What you produce should be every line from the data that includes "FRITZING".

+++ DATASET EXTRACT

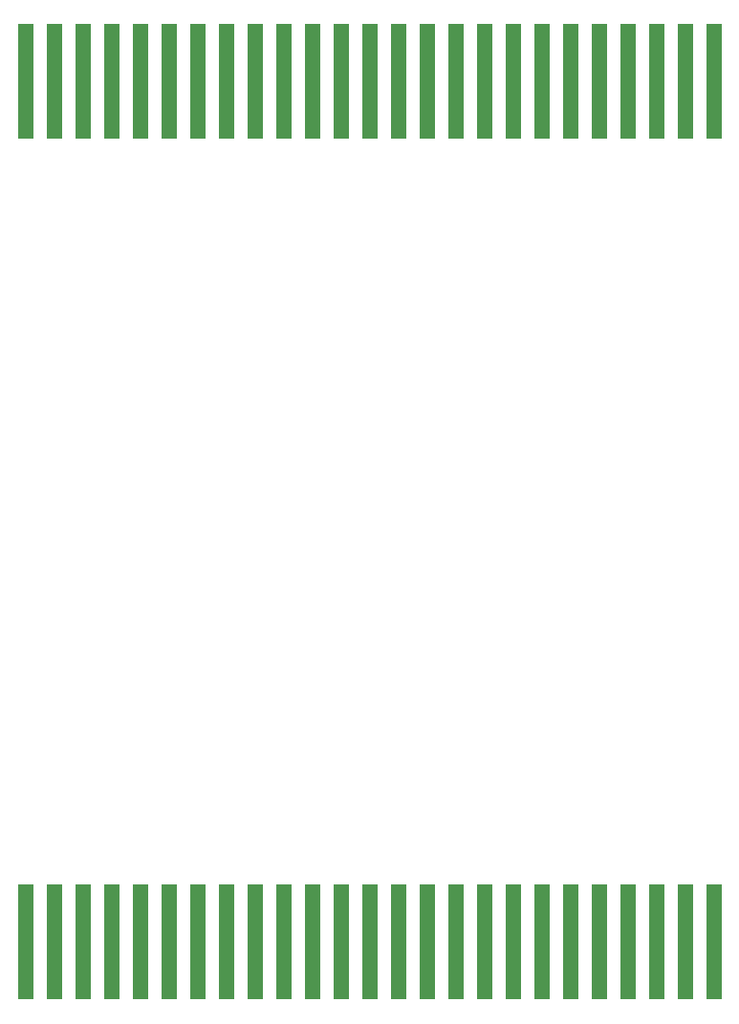
<source format=gtp>
G04 MADE WITH FRITZING*
G04 WWW.FRITZING.ORG*
G04 DOUBLE SIDED*
G04 HOLES PLATED*
G04 CONTOUR ON CENTER OF CONTOUR VECTOR*
%ASAXBY*%
%FSLAX23Y23*%
%MOIN*%
%OFA0B0*%
%SFA1.0B1.0*%
%ADD10R,0.055000X0.400000*%
%ADD11R,0.001000X0.001000*%
%LNPASTEMASK1*%
G90*
G70*
G54D10*
X82Y232D03*
X182Y232D03*
X282Y232D03*
X382Y232D03*
X482Y232D03*
X582Y232D03*
X682Y232D03*
X782Y232D03*
X882Y232D03*
X982Y232D03*
X1082Y232D03*
X1182Y232D03*
X1282Y232D03*
X1382Y232D03*
X1482Y232D03*
X1582Y232D03*
X1682Y232D03*
X1782Y232D03*
X1882Y232D03*
X1982Y232D03*
X2082Y232D03*
X2182Y232D03*
X2282Y232D03*
X2382Y232D03*
X2482Y232D03*
X82Y3232D03*
X182Y3232D03*
X282Y3232D03*
X382Y3232D03*
X482Y3232D03*
X582Y3232D03*
X682Y3232D03*
X782Y3232D03*
X882Y3232D03*
X982Y3232D03*
X1082Y3232D03*
X1182Y3232D03*
X1282Y3232D03*
X1382Y3232D03*
X1482Y3232D03*
X1582Y3232D03*
X1682Y3232D03*
X1782Y3232D03*
X1882Y3232D03*
X1982Y3232D03*
X2082Y3232D03*
X2182Y3232D03*
X2282Y3232D03*
X2382Y3232D03*
X2482Y3232D03*
G54D11*
D02*
G04 End of PasteMask1*
M02*
</source>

++++++

» **TASK OUTPUT**:
G04 MADE WITH FRITZING*
G04 WWW.FRITZING.ORG*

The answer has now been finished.